Estes métodos, junto com o auto-relatório dos participantes, criaram os controlos e equilibrios que asseguraram a precisão dos dados que recolheram das varreduras de cérebro.

Encontraram que no grupo de controle, o córtice pré-frontal trabalhado duramente para modular a resposta emocional que originou no sistema límbico - uma parte evolutionarily velha do cérebro associado com as emoções e as necessidades básicas. Isto confirmou o que a outra pesquisa tinha mostrado.

As varreduras de cérebro dos povos com autismo eram diferentes. “O córtice pré-frontal não veio em linha à mesma extensão,” Dichter disse. “Era como se a região do cérebro que é necessário trabalhar duramente para regular respostas emocionais não poderia activar ao mesmo grau que fez nos povos sem autismo. Esta activação limitada do córtice pré-frontal, não surpreendentemente, conduziu a menos modulação das regiões límbicas.”

Os dados do aluno sugeriram que os participantes trabalhassem duramente para cumprir as exigências do estudo. Mudaram suas respostas emocionais à imagem. Mas suas varreduras de cérebro sugerem que os povos com autismo não usem seu córtice pré-frontal à mesma extensão que povos sem autismo.

Assim, quando enfrentados com situações emocionais, os povos com autismo não usam seus córtices pré-frontais para regular emoções à mesma extensão que povos sem autismo. Isto por sua vez pode conduzir ao “associou sintomas,” como a ansiedade, as birras, e a irritabilidade, que pode ser patente.

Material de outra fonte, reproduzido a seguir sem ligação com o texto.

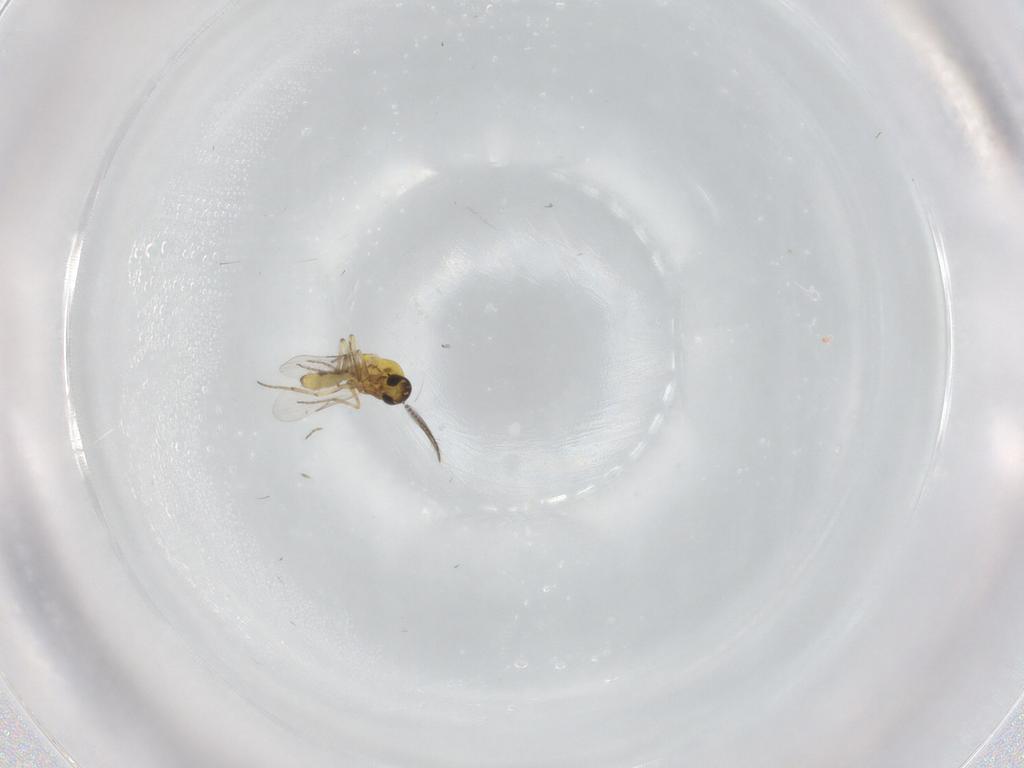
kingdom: Animalia
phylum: Arthropoda
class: Insecta
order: Diptera
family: Cecidomyiidae
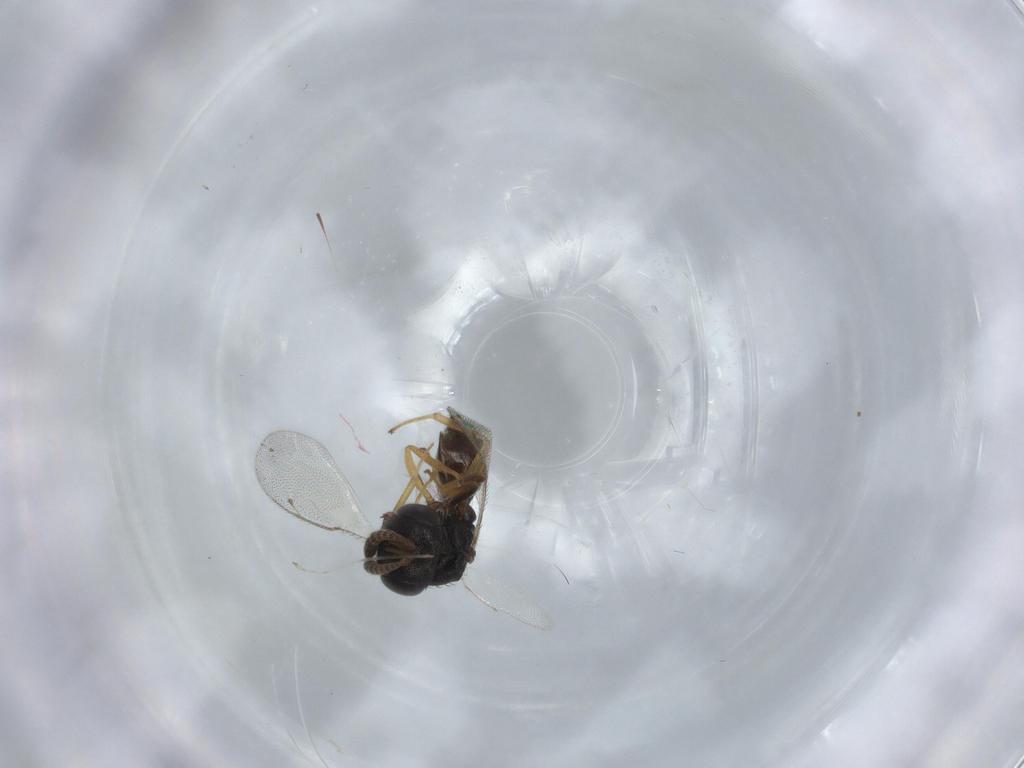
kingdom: Animalia
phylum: Arthropoda
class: Insecta
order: Hymenoptera
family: Pteromalidae
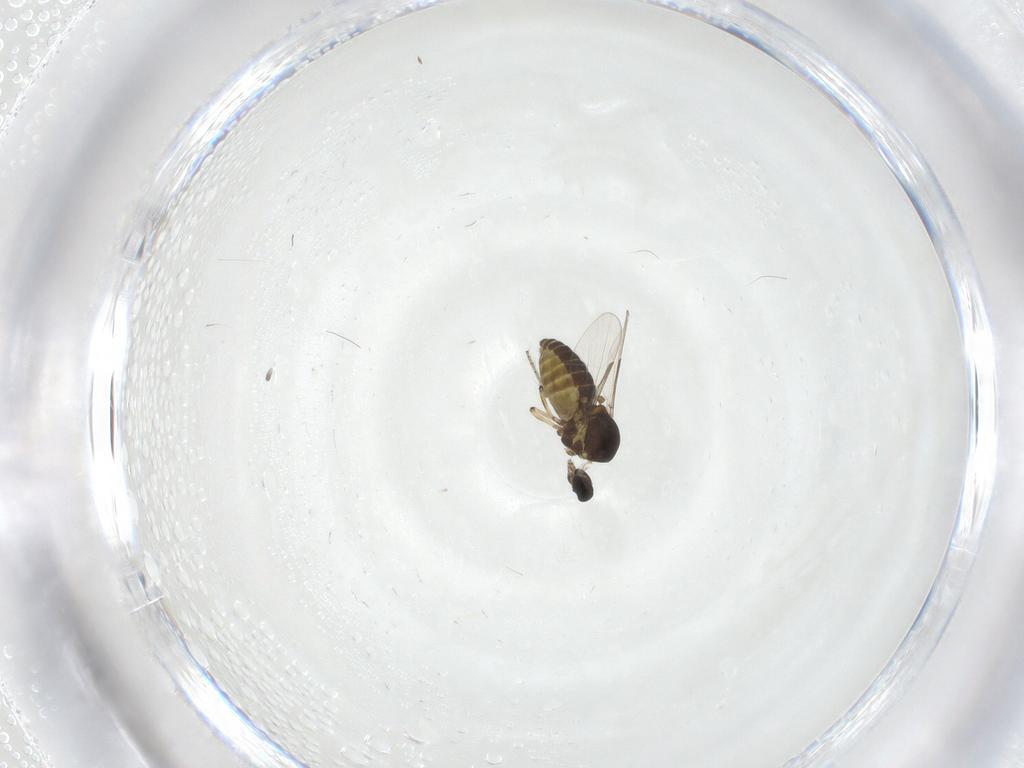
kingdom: Animalia
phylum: Arthropoda
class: Insecta
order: Diptera
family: Ceratopogonidae
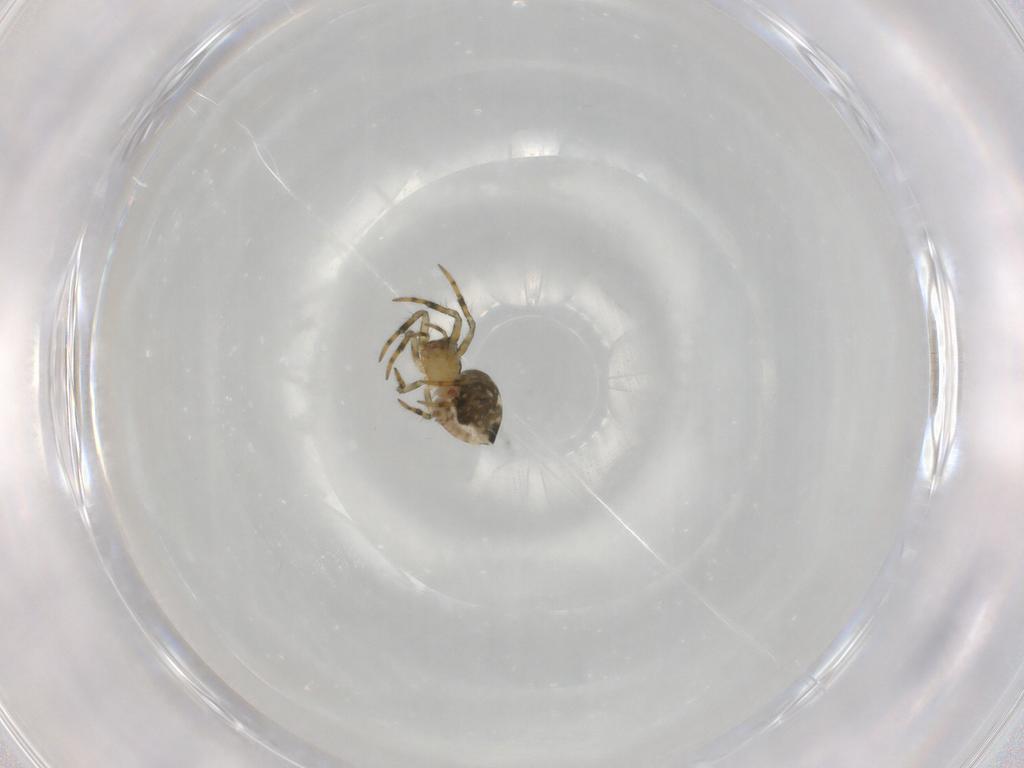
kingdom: Animalia
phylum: Arthropoda
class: Arachnida
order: Araneae
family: Mysmenidae
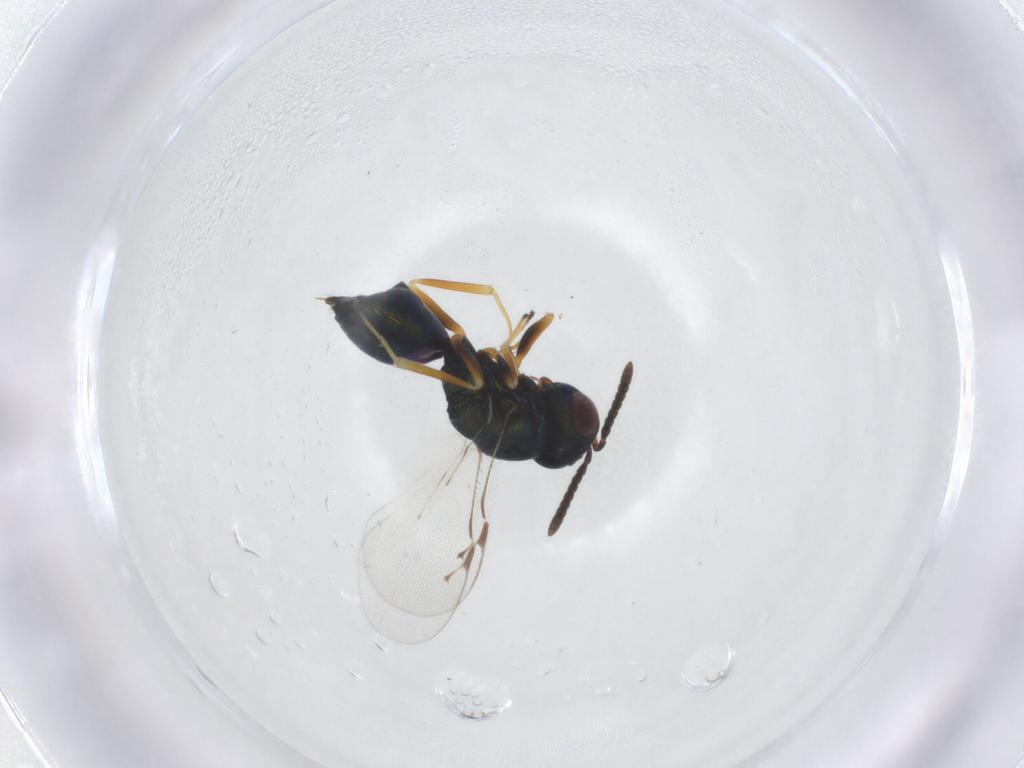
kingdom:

A equipe de Dichter igualmente encontrou uma correlação entre o nível de actividade de cérebro no córtice pré-frontal e a severidade do autismo de uma pessoa. “Parece haver uma associação entre a capacidade para trazer em linha estas regiões do cérebro como necessário durante situações emocionais e a severidade de sintomas do autismo de uma pessoa,” Dichter disse.

Em seguida, Dichter quer conduzir um estudo similar com crianças. “Estudar crianças com autismo ajuda-nos a amolar distante os efeitos de estar com o autismo das influências da vida com o autismo por anos como um adolescente e um adulto.”

A pesquisa futura da intervenção baseada nestes resultados podia usar técnicas cognitivas do comportamento para melhorar as capacidades regulamentares da emoção para povos com técnicas da estimulação do autismo ou do cérebro para melhorar a actividade no córtice pré-frontal durante o regulamento da emoção.